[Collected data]
--- START ---

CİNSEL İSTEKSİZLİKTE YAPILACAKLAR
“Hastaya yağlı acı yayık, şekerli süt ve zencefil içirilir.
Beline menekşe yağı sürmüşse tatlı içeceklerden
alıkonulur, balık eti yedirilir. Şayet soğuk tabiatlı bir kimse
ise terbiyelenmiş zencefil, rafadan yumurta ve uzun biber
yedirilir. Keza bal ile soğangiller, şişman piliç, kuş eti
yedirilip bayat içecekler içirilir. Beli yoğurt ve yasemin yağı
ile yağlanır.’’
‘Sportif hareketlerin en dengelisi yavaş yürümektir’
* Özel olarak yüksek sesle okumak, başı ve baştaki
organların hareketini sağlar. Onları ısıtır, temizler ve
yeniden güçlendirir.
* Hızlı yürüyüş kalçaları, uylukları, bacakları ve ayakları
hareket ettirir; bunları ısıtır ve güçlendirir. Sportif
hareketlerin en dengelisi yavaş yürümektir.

--- END ---

Could you restate, word for word, the lines above from the one with "ise terbiyelenmiş zencefil, rafadan" to the one with "yeniden güçlendirir.", both included?

• ANSWER SECTION
ise terbiyelenmiş zencefil, rafadan yumurta ve uzun biber
yedirilir. Keza bal ile soğangiller, şişman piliç, kuş eti
yedirilip bayat içecekler içirilir. Beli yoğurt ve yasemin yağı
ile yağlanır.’’
‘Sportif hareketlerin en dengelisi yavaş yürümektir’
* Özel olarak yüksek sesle okumak, başı ve baştaki
organların hareketini sağlar. Onları ısıtır, temizler ve
yeniden güçlendirir.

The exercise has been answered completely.